» **Task**
Every line of the data that contains the string "KiCad" must be copied.

» **Data extracts**
====
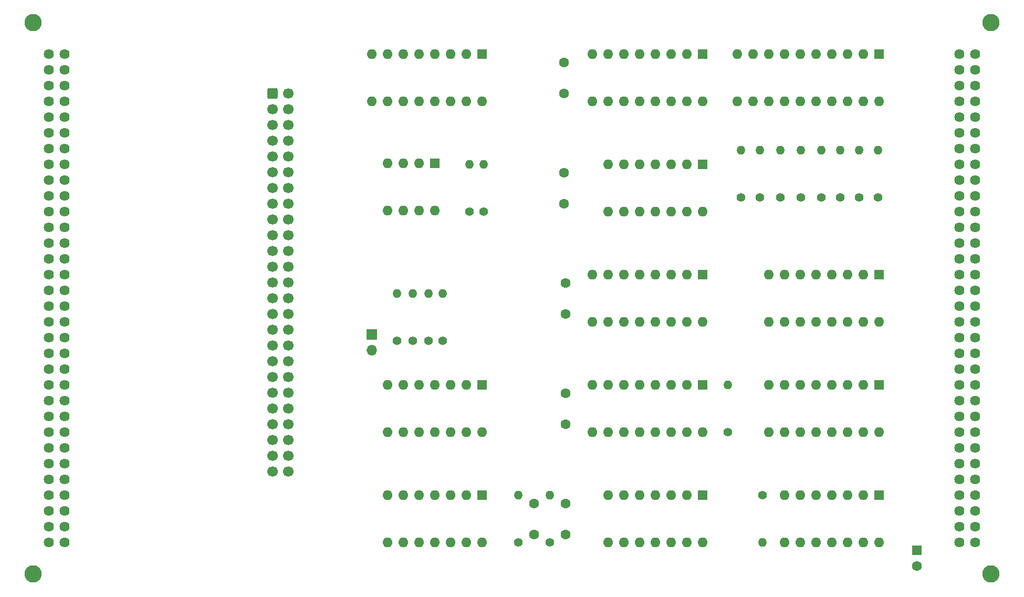
<source format=gbr>
%TF.GenerationSoftware,KiCad,Pcbnew,7.0.8-7.0.8~ubuntu23.04.1*%
%TF.CreationDate,2023-10-12T07:50:54+02:00*%
%TF.ProjectId,databoard_5076,64617461-626f-4617-9264-5f353037362e,v1.01*%
%TF.SameCoordinates,Original*%
%TF.FileFunction,Soldermask,Top*%
%TF.FilePolarity,Negative*%
%FSLAX46Y46*%
G04 Gerber Fmt 4.6, Leading zero omitted, Abs format (unit mm)*
G04 Created by KiCad (PCBNEW 7.0.8-7.0.8~ubuntu23.04.1) date 2023-10-12 07:50:54*
%MOMM*%
%LPD*%
G01*
G04 APERTURE LIST*
G04 Aperture macros list*
%AMRoundRect*
0 Rectangle with rounded corners*
0 $1 Rounding radius*
0 $2 $3 $4 $5 $6 $7 $8 $9 X,Y pos of 4 corners*
0 Add a 4 corners polygon primitive as box body*
4,1,4,$2,$3,$4,$5,$6,$7,$8,$9,$2,$3,0*
0 Add four circle primitives for the rounded corners*
1,1,$1+$1,$2,$3*
1,1,$1+$1,$4,$5*
1,1,$1+$1,$6,$7*
1,1,$1+$1,$8,$9*
0 Add four rect primitives between the rounded corners*
20,1,$1+$1,$2,$3,$4,$5,0*
20,1,$1+$1,$4,$5,$6,$7,0*
20,1,$1+$1,$6,$7,$8,$9,0*
20,1,$1+$1,$8,$9,$2,$3,0*%
G04 Aperture macros list end*
%ADD10R,1.600000X1.600000*%
%ADD11O,1.600000X1.600000*%
%ADD12C,1.400000*%
%ADD13O,1.400000X1.400000*%
%ADD14C,1.600000*%
%ADD15C,2.794000*%
%ADD16C,1.625600*%
%ADD17RoundRect,0.250000X-0.600000X-0.600000X0.600000X-0.600000X0.600000X0.600000X-0.600000X0.600000X0*%
%ADD18C,1.700000*%
%ADD19R,1.700000X1.700000*%
%ADD20O,1.700000X1.700000*%
G04 APERTURE END LIST*
D10*
%TO.C,U7*%
X155702000Y-91186000D03*
D11*
X153162000Y-91186000D03*
X150622000Y-91186000D03*
X148082000Y-91186000D03*
X145542000Y-91186000D03*
X143002000Y-91186000D03*
X140462000Y-91186000D03*
X137922000Y-91186000D03*
X137922000Y-98806000D03*
X140462000Y-98806000D03*
X143002000Y-98806000D03*
X145542000Y-98806000D03*
X148082000Y-98806000D03*
X150622000Y-98806000D03*
X153162000Y-98806000D03*
X155702000Y-98806000D03*
%TD*%
D12*
%TO.C,R9*%
X159766000Y-116586000D03*
D13*
X159766000Y-108966000D03*
%TD*%
D12*
%TO.C,R9E1*%
X171546000Y-78740000D03*
D13*
X171546000Y-71120000D03*
%TD*%
D10*
%TO.C,U11*%
X120142000Y-126746000D03*
D11*
X117602000Y-126746000D03*
X115062000Y-126746000D03*
X112522000Y-126746000D03*
X109982000Y-126746000D03*
X107442000Y-126746000D03*
X104902000Y-126746000D03*
X104902000Y-134366000D03*
X107442000Y-134366000D03*
X109982000Y-134366000D03*
X112522000Y-134366000D03*
X115062000Y-134366000D03*
X117602000Y-134366000D03*
X120142000Y-134366000D03*
%TD*%
D12*
%TO.C,R1*%
X125984000Y-134366000D03*
D13*
X125984000Y-126746000D03*
%TD*%
D12*
%TO.C,R9F1*%
X168244000Y-78740000D03*
D13*
X168244000Y-71120000D03*
%TD*%
D12*
%TO.C,R2*%
X131064000Y-134366000D03*
D13*
X131064000Y-126746000D03*
%TD*%
D12*
%TO.C,R9G1*%
X164942000Y-78740000D03*
D13*
X164942000Y-71120000D03*
%TD*%
D10*
%TO.C,U14*%
X184150000Y-55626000D03*
D11*
X181610000Y-55626000D03*
X179070000Y-55626000D03*
X176530000Y-55626000D03*
X173990000Y-55626000D03*
X171450000Y-55626000D03*
X168910000Y-55626000D03*
X166370000Y-55626000D03*
X163830000Y-55626000D03*
X161290000Y-55626000D03*
X161290000Y-63246000D03*
X163830000Y-63246000D03*
X166370000Y-63246000D03*
X168910000Y-63246000D03*
X171450000Y-63246000D03*
X173990000Y-63246000D03*
X176530000Y-63246000D03*
X179070000Y-63246000D03*
X181610000Y-63246000D03*
X184150000Y-63246000D03*
%TD*%
D10*
%TO.C,C6*%
X190246000Y-135636000D03*
D14*
X190246000Y-138136000D03*
%TD*%
D12*
%TO.C,R6*%
X113792000Y-101854000D03*
D13*
X113792000Y-94234000D03*
%TD*%
D12*
%TO.C,R9C1*%
X177896000Y-78740000D03*
D13*
X177896000Y-71120000D03*
%TD*%
D12*
%TO.C,R9B1*%
X180944000Y-78740000D03*
D13*
X180944000Y-71120000D03*
%TD*%
D10*
%TO.C,U12*%
X120142000Y-55626000D03*
D11*
X117602000Y-55626000D03*
X115062000Y-55626000D03*
X112522000Y-55626000D03*
X109982000Y-55626000D03*
X107442000Y-55626000D03*
X104902000Y-55626000D03*
X102362000Y-55626000D03*
X102362000Y-63246000D03*
X104902000Y-63246000D03*
X107442000Y-63246000D03*
X109982000Y-63246000D03*
X112522000Y-63246000D03*
X115062000Y-63246000D03*
X117602000Y-63246000D03*
X120142000Y-63246000D03*
%TD*%
D10*
%TO.C,U6*%
X155702000Y-73406000D03*
D11*
X153162000Y-73406000D03*
X150622000Y-73406000D03*
X148082000Y-73406000D03*
X145542000Y-73406000D03*
X143002000Y-73406000D03*
X140462000Y-73406000D03*
X140462000Y-81026000D03*
X143002000Y-81026000D03*
X145542000Y-81026000D03*
X148082000Y-81026000D03*
X150622000Y-81026000D03*
X153162000Y-81026000D03*
X155702000Y-81026000D03*
%TD*%
D14*
%TO.C,C2*%
X133604000Y-115276000D03*
X133604000Y-110276000D03*
%TD*%
D12*
%TO.C,R10*%
X165354000Y-126746000D03*
D13*
X165354000Y-134366000D03*
%TD*%
D14*
%TO.C,C5*%
X133350000Y-61936000D03*
X133350000Y-56936000D03*
%TD*%
D15*
%TO.C,X2*%
X202184000Y-50546000D03*
X202184000Y-139446000D03*
D16*
X199644000Y-55626000D03*
X199644000Y-58166000D03*
X199644000Y-60706000D03*
X199644000Y-63246000D03*
X199644000Y-65786000D03*
X199644000Y-68326000D03*
X199644000Y-70866000D03*
X199644000Y-73406000D03*
X199644000Y-75946000D03*
X199644000Y-78486000D03*
X199644000Y-81026000D03*
X199644000Y-83566000D03*
X199644000Y-86106000D03*
X199644000Y-88646000D03*
X199644000Y-91186000D03*
X199644000Y-93726000D03*
X199644000Y-96266000D03*
X199644000Y-98806000D03*
X199644000Y-101346000D03*
X199644000Y-103886000D03*
X199644000Y-106426000D03*
X199644000Y-108966000D03*
X199644000Y-111506000D03*
X199644000Y-114046000D03*
X199644000Y-116586000D03*
X199644000Y-119126000D03*
X199644000Y-121666000D03*
X199644000Y-124206000D03*
X199644000Y-126746000D03*
X199644000Y-129286000D03*
X199644000Y-131826000D03*
X199644000Y-134366000D03*
X197104000Y-55626000D03*
X197104000Y-58166000D03*
X197104000Y-60706000D03*
X197104000Y-63246000D03*
X197104000Y-65786000D03*
X197104000Y-68326000D03*
X197104000Y-70866000D03*
X197104000Y-73406000D03*
X197104000Y-75946000D03*
X197104000Y-78486000D03*
X197104000Y-81026000D03*
X197104000Y-83566000D03*
X197104000Y-86106000D03*
X197104000Y-88646000D03*
X197104000Y-91186000D03*
X197104000Y-93726000D03*
X197104000Y-96266000D03*
X197104000Y-98806000D03*
X197104000Y-101346000D03*
X197104000Y-103886000D03*
X197104000Y-106426000D03*
X197104000Y-108966000D03*
X197104000Y-111506000D03*
X197104000Y-114046000D03*
X197104000Y-116586000D03*
X197104000Y-119126000D03*
X197104000Y-121666000D03*
X197104000Y-124206000D03*
X197104000Y-126746000D03*
X197104000Y-129286000D03*
X197104000Y-131826000D03*
X197104000Y-134366000D03*
%TD*%
D12*
%TO.C,R3*%
X106426000Y-101854000D03*
D13*
X106426000Y-94234000D03*
%TD*%
D12*
%TO.C,R9H1*%
X161894000Y-78740000D03*
D13*
X161894000Y-71120000D03*
%TD*%
D17*
%TO.C,J3*%
X86360000Y-61976000D03*
D18*
X88900000Y-61976000D03*
X86360000Y-64516000D03*
X88900000Y-64516000D03*
X86360000Y-67056000D03*
X88900000Y-67056000D03*
X86360000Y-69596000D03*
X88900000Y-69596000D03*
X86360000Y-72136000D03*
X88900000Y-72136000D03*
X86360000Y-74676000D03*
X88900000Y-74676000D03*
X86360000Y-77216000D03*
X88900000Y-77216000D03*
X86360000Y-79756000D03*
X88900000Y-79756000D03*
X86360000Y-82296000D03*
X88900000Y-82296000D03*
X86360000Y-84836000D03*
X88900000Y-84836000D03*
X86360000Y-87376000D03*
X88900000Y-87376000D03*
X86360000Y-89916000D03*
X88900000Y-89916000D03*
X86360000Y-92456000D03*
X88900000Y-92456000D03*
X86360000Y-94996000D03*
X88900000Y-94996000D03*
X86360000Y-97536000D03*
X88900000Y-97536000D03*
X86360000Y-100076000D03*
X88900000Y-100076000D03*
X86360000Y-102616000D03*
X88900000Y-102616000D03*
X86360000Y-105156000D03*
X88900000Y-105156000D03*
X86360000Y-107696000D03*
X88900000Y-107696000D03*
X86360000Y-110236000D03*
X88900000Y-110236000D03*
X86360000Y-112776000D03*
X88900000Y-112776000D03*
X86360000Y-115316000D03*
X88900000Y-115316000D03*
X86360000Y-117856000D03*
X88900000Y-117856000D03*
X86360000Y-120396000D03*
X88900000Y-120396000D03*
X86360000Y-122936000D03*
X88900000Y-122936000D03*
%TD*%
D19*
%TO.C,J1*%
X102362000Y-100838000D03*
D20*
X102362000Y-103378000D03*
%TD*%
D12*
%TO.C,R8*%
X120396000Y-81026000D03*
D13*
X120396000Y-73406000D03*
%TD*%
D14*
%TO.C,C1*%
X133604000Y-133056000D03*
X133604000Y-128056000D03*
%TD*%
D12*
%TO.C,R9A1*%
X183992000Y-78740000D03*
D13*
X183992000Y-71120000D03*
%TD*%
D15*
%TO.C,X1*%
X47752000Y-139446000D03*
X47752000Y-50546000D03*
D16*
X50292000Y-134366000D03*
X50292000Y-131826000D03*
X50292000Y-129286000D03*
X50292000Y-126746000D03*
X50292000Y-124206000D03*
X50292000Y-121666000D03*
X50292000Y-119126000D03*
X50292000Y-116586000D03*
X50292000Y-114046000D03*
X50292000Y-111506000D03*
X50292000Y-108966000D03*
X50292000Y-106426000D03*
X50292000Y-103886000D03*
X50292000Y-101346000D03*
X50292000Y-98806000D03*
X50292000Y-96266000D03*
X50292000Y-93726000D03*
X50292000Y-91186000D03*
X50292000Y-88646000D03*
X50292000Y-86106000D03*
X50292000Y-83566000D03*
X50292000Y-81026000D03*
X50292000Y-78486000D03*
X50292000Y-75946000D03*
X50292000Y-73406000D03*
X50292000Y-70866000D03*
X50292000Y-68326000D03*
X50292000Y-65786000D03*
X50292000Y-63246000D03*
X50292000Y-60706000D03*
X50292000Y-58166000D03*
X50292000Y-55626000D03*
X52832000Y-134366000D03*
X52832000Y-131826000D03*
X52832000Y-129286000D03*
X52832000Y-126746000D03*
X52832000Y-124206000D03*
X52832000Y-121666000D03*
X52832000Y-119126000D03*
X52832000Y-116586000D03*
X52832000Y-114046000D03*
X52832000Y-111506000D03*
X52832000Y-108966000D03*
X52832000Y-106426000D03*
X52832000Y-103886000D03*
X52832000Y-101346000D03*
X52832000Y-98806000D03*
X52832000Y-96266000D03*
X52832000Y-93726000D03*
X52832000Y-91186000D03*
X52832000Y-88646000D03*
X52832000Y-86106000D03*
X52832000Y-83566000D03*
X52832000Y-81026000D03*
X52832000Y-78486000D03*
X52832000Y-75946000D03*
X52832000Y-73406000D03*
X52832000Y-70866000D03*
X52832000Y-68326000D03*
X52832000Y-65786000D03*
X52832000Y-63246000D03*
X52832000Y-60706000D03*
X52832000Y-58166000D03*
X52832000Y-55626000D03*
%TD*%
D10*
%TO.C,U8*%
X184150000Y-91186000D03*
D11*
X181610000Y-91186000D03*
X179070000Y-91186000D03*
X176530000Y-91186000D03*
X173990000Y-91186000D03*
X171450000Y-91186000D03*
X168910000Y-91186000D03*
X166370000Y-91186000D03*
X166370000Y-98806000D03*
X168910000Y-98806000D03*
X171450000Y-98806000D03*
X173990000Y-98806000D03*
X176530000Y-98806000D03*
X179070000Y-98806000D03*
X181610000Y-98806000D03*
X184150000Y-98806000D03*
%TD*%
D10*
%TO.C,U5*%
X112522000Y-73162000D03*
D11*
X109982000Y-73162000D03*
X107442000Y-73162000D03*
X104902000Y-73162000D03*
X104902000Y-80782000D03*
X107442000Y-80782000D03*
X109982000Y-80782000D03*
X112522000Y-80782000D03*
%TD*%
D12*
%TO.C,R9D1*%
X174848000Y-78740000D03*
D13*
X174848000Y-71120000D03*
%TD*%
D10*
%TO.C,U3*%
X184150000Y-108966000D03*
D11*
X181610000Y-108966000D03*
X179070000Y-108966000D03*
X176530000Y-108966000D03*
X173990000Y-108966000D03*
X171450000Y-108966000D03*
X168910000Y-108966000D03*
X166370000Y-108966000D03*
X166370000Y-116586000D03*
X168910000Y-116586000D03*
X171450000Y-116586000D03*
X173990000Y-116586000D03*
X176530000Y-116586000D03*
X179070000Y-116586000D03*
X181610000Y-116586000D03*
X184150000Y-116586000D03*
%TD*%
D10*
%TO.C,U13*%
X155702000Y-55626000D03*
D11*
X153162000Y-55626000D03*
X150622000Y-55626000D03*
X148082000Y-55626000D03*
X145542000Y-55626000D03*
X143002000Y-55626000D03*
X140462000Y-55626000D03*
X137922000Y-55626000D03*
X137922000Y-63246000D03*
X140462000Y-63246000D03*
X143002000Y-63246000D03*
X145542000Y-63246000D03*
X148082000Y-63246000D03*
X150622000Y-63246000D03*
X153162000Y-63246000D03*
X155702000Y-63246000D03*
%TD*%
D12*
%TO.C,R4*%
X108966000Y-101854000D03*
D13*
X108966000Y-94234000D03*
%TD*%
D10*
%TO.C,U2*%
X184150000Y-126746000D03*
D11*
X181610000Y-126746000D03*
X179070000Y-126746000D03*
X176530000Y-126746000D03*
X173990000Y-126746000D03*
X171450000Y-126746000D03*
X168910000Y-126746000D03*
X168910000Y-134366000D03*
X171450000Y-134366000D03*
X173990000Y-134366000D03*
X176530000Y-134366000D03*
X179070000Y-134366000D03*
X181610000Y-134366000D03*
X184150000Y-134366000D03*
%TD*%
D10*
%TO.C,U4*%
X155702000Y-108966000D03*
D11*
X153162000Y-108966000D03*
X150622000Y-108966000D03*
X148082000Y-108966000D03*
X145542000Y-108966000D03*
X143002000Y-108966000D03*
X140462000Y-108966000D03*
X137922000Y-108966000D03*
X137922000Y-116586000D03*
X140462000Y-116586000D03*
X143002000Y-116586000D03*
X145542000Y-116586000D03*
X148082000Y-116586000D03*
X150622000Y-116586000D03*
X153162000Y-116586000D03*
X155702000Y-116586000D03*
%TD*%
D10*
%TO.C,U9*%
X155702000Y-126746000D03*
D11*
X153162000Y-126746000D03*
X150622000Y-126746000D03*
X148082000Y-126746000D03*
X145542000Y-126746000D03*
X143002000Y-126746000D03*
X140462000Y-126746000D03*
X140462000Y-134366000D03*
X143002000Y-134366000D03*
X145542000Y-134366000D03*
X148082000Y-134366000D03*
X150622000Y-134366000D03*
X153162000Y-134366000D03*
X155702000Y-134366000D03*
%TD*%
D14*
%TO.C,C7*%
X128524000Y-133096000D03*
X128524000Y-128096000D03*
%TD*%
D10*
%TO.C,U1*%
X120142000Y-108966000D03*
D11*
X117602000Y-108966000D03*
X115062000Y-108966000D03*
X112522000Y-108966000D03*
X109982000Y-108966000D03*
X107442000Y-108966000D03*
X104902000Y-108966000D03*
X104902000Y-116586000D03*
X107442000Y-116586000D03*
X109982000Y-116586000D03*
X112522000Y-116586000D03*
X115062000Y-116586000D03*
X117602000Y-116586000D03*
X120142000Y-116586000D03*
%TD*%
D14*
%TO.C,C3*%
X133604000Y-97496000D03*
X133604000Y-92496000D03*
%TD*%
D12*
%TO.C,R5*%
X111506000Y-101854000D03*
D13*
X111506000Y-94234000D03*
%TD*%
D14*
%TO.C,C4*%
X133350000Y-79716000D03*
X133350000Y-74716000D03*
%TD*%
D12*
%TO.C,R7*%
X118110000Y-81026000D03*
D13*
X118110000Y-73406000D03*
%TD*%
M02*

</source>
====
» **Exercise answer**
%TF.GenerationSoftware,KiCad,Pcbnew,7.0.8-7.0.8~ubuntu23.04.1*%
G04 Created by KiCad (PCBNEW 7.0.8-7.0.8~ubuntu23.04.1) date 2023-10-12 07:50:54*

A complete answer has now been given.